The diffusion equation is a partial differential equation. The unknown quantity is a function $C(x,t)$. To complete the problem statement you need to specify an initial condition (at $t=0$) and boundary conditions. I'm guessing that your boundary conditions are at infinity, so we take
$$ C(x,t) \rightarrow 0,\ x\rightarrow \pm \infty. $$
We take a delta function initial condition:
$$ C(x, 0) = \delta(x). $$
The equation can be solved by using the Fourier transform:
$$ C(x, t) = \int_{-\infty}^{\infty} \frac{\mathrm{d}k}{2\pi}\ \mathrm{e}^{i k x} C_k(t). $$
The inverse transform is
$$ C_k(t) = \int_{-\infty}^{\infty} \mathrm{d}x\ \mathrm{e}^{-i k x} C(x, t). $$
So the transform of the initial condition is
$$ C_k(0) = 1. $$
Substituting $C(x,t)$ in the diffusion equation gives
$$ \int_{-\infty}^{\infty} \frac{\mathrm{d}k}{2\pi}\ \mathrm{e}^{i k x} \left(
\dot{C}_k(t) + D k^2 C_k(t) \right) = 0.$$
This simplifies to
$$ \dot{C}_k(t) + D k^2 C_k(t) = 0, $$
with the solution
$$ C_k(t) = C_k(0) \mathrm{e}^{- D k^2 t} = \mathrm{e}^{- D k^2 t}. $$
Putting it all together
$$ C(x, t) = \int_{-\infty}^{\infty} \frac{\mathrm{d}k}{2\pi}\ \mathrm{e}^{i k x} \mathrm{e}^{- D k^2 t}, $$
and all that's left is to do the $k$ integral. Note that the $k$ integral is a Gaussian so, with a little massaging, you can do it with the formula
$$ \int_{-\infty}^\infty \mathrm{d}y\ \mathrm{e}^{-y^2} = \sqrt{\pi}. $$
You should get
$$ C(x,t) = \frac{1}{\sqrt{4 \pi D t}} \mathrm{e}^{-\frac{x^2}{4 D t}}. $$

WHAT THIS TASK INVOLVES
In the diffusion explanation, list every displayed formula that contains an integral running from $-\infty$ to $\infty$. Answer using only the diffusion explanation.

DATA BLOCK
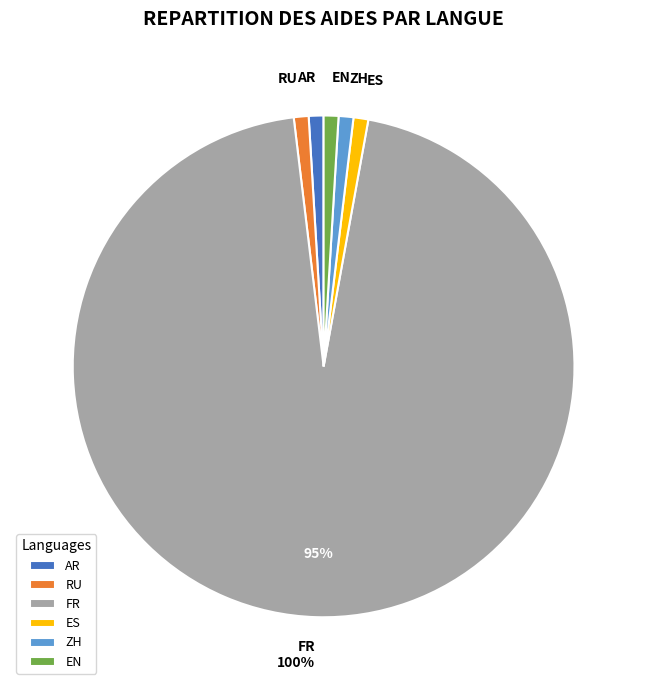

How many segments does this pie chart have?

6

EXERCISE RESPONSE
- $C(x, t) = \int_{-\infty}^{\infty} \frac{\mathrm{d}k}{2\pi}\ \mathrm{e}^{i k x} C_k(t)$
- $C_k(t) = \int_{-\infty}^{\infty} \mathrm{d}x\ \mathrm{e}^{-i k x} C(x, t)$
- $\int_{-\infty}^{\infty} \frac{\mathrm{d}k}{2\pi}\ \mathrm{e}^{i k x} \left( \dot{C}_k(t) + D k^2 C_k(t) \right) = 0$
- $C(x, t) = \int_{-\infty}^{\infty} \frac{\mathrm{d}k}{2\pi}\ \mathrm{e}^{i k x} \mathrm{e}^{- D k^2 t}$
- $\int_{-\infty}^\infty \mathrm{d}y\ \mathrm{e}^{-y^2} = \sqrt{\pi}$